Suami ibu Painah adalah seorang pria berambut gondrong berperawakan kasar, selama
tiga kali kunjungan , Mita hanya sekali saja bertemu dengan suami ibu Painah.
Menurut cerita tetangga kiri kanan Mita tahu bahwa suami Ibu Painah
yang bernama Pak Sarjo itu adalah seorang tukang becak yang sering pulang larut
malam bahkan tidak pulang dan sering menghabiskan waktunya di jalan untuk
berjudi dan bersenang senang. Mita pernah berusaha mengajak suami Ibu Painah
untuk membicarakan kondisi Ibu Painah yang sangat membutuhkan perhatian
keluarga tapi hanya ditanggapi dengan dingin dan acuh. Sampai akhirnya saat Ibu
Painah meninggal, dan jenazahnya dibawa ke Gereja untuk Misa Requiem , Mita
melihat suami Ibu Painah terpekur diam duduk di bangku depan gereja dekat
dengan peti jenazah, ada setitik air mata tergenang di matanya.

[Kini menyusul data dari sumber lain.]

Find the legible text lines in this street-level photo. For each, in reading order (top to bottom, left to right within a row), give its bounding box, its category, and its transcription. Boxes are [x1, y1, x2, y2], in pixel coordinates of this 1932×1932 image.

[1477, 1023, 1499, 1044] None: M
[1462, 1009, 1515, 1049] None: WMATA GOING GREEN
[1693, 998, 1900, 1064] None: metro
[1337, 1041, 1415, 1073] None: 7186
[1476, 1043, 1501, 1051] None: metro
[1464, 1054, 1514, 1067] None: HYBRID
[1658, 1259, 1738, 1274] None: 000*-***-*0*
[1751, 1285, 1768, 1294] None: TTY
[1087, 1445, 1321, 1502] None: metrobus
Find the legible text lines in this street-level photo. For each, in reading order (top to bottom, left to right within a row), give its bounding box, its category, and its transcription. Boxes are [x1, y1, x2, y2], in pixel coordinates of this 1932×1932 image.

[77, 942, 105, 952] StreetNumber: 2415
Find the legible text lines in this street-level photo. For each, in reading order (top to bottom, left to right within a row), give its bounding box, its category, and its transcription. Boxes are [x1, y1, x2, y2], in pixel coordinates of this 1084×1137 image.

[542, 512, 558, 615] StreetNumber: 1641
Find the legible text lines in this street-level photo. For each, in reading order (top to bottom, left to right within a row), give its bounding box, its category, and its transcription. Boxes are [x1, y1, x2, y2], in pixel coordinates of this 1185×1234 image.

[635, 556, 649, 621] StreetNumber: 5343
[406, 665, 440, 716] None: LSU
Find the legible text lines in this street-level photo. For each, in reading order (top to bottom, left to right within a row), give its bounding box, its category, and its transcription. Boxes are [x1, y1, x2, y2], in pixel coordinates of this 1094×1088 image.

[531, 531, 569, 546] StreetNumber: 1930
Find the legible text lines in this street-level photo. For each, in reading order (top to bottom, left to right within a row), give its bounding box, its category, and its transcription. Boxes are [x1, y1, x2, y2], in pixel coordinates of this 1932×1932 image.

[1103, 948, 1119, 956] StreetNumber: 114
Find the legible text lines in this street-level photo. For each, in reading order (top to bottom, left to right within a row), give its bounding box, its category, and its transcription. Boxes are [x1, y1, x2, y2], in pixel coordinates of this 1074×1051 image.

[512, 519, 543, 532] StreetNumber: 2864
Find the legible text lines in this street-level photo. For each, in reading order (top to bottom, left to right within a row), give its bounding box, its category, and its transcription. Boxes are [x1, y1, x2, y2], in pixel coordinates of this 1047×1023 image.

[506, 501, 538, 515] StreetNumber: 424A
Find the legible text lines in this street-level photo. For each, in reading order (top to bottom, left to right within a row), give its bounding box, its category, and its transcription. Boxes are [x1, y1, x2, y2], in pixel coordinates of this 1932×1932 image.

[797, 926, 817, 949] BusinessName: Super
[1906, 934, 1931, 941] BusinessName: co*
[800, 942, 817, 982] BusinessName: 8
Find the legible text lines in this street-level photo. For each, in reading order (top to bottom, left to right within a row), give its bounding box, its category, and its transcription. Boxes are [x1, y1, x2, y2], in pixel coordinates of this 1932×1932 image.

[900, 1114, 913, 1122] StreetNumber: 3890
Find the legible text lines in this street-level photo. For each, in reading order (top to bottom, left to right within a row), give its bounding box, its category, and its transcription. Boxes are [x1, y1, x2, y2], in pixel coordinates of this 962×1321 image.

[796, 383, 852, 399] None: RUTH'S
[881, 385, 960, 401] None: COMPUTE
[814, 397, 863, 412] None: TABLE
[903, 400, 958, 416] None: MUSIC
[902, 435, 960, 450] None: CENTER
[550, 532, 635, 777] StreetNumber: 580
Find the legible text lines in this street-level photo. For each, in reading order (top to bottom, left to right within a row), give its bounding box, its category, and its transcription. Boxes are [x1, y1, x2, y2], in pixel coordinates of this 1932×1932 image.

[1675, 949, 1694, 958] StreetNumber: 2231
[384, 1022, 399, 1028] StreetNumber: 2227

Mita tidak tahu apa yang sedang dipikirkan Pak Sarjo. Seminggu berselang Mita
mulai agak mengerti apa yang dipikirkan Pak Sarjo setelah melihatnya di gereja
sendirian mengikuti misa minggu pagi dengan khusyuk dan dengan penampilan
yang berbeda , rambut gondrongnya sudah tercukur rapi. Tidak hanya minggu itu saja
tapi minggu minggu sesudahnya, hati Mita begitu terharu melihat apa yang
dilakukan Pak Sarjo, “ Apakah hatinya menyesal setelah kepergian istrinya?”
“Apakah dia sudah mulai bertobat kembali ke jalan Tuhan dan takut akan Tuhan
yang memiliki semua nyawa manusia?” Setiap Mita melihat Pak Sarjo jika
kebetulan jadwal misa mereka sama, Mita mengucapkan syukur yang sedalam
dalamnya kepada Tuhan atas campur tanganNya untuk membuat orang kembali ke
jalanNYa meskipun harus melalui cara penyesalan yang terlambat dan
menyakitkan sekalipun.
……………….
Mita terhenyak dari lamunannya, koper hijau nya sudah kosong, semua barang yang
tadinya memenuhi koper sudah ditatanya rapi di dalam lemari, ia melirik jam sudah
menunjukkan pukul 04.00 pagi, dia butuh tidur sebentar karena jam 06.00 dia
sudah harus bangun kembali untuk bersiap siap dinas ke rumah sakit. Sebelum
memejamkan mata, Mita berdoa dalam hati “ Ya Tuhan, semoga Engkau sudi juga
menyentuh hati Dino untuk kembali ke jalanMu tanpa harus melalui penyesalan
yang terlambat dan menyakitkan.”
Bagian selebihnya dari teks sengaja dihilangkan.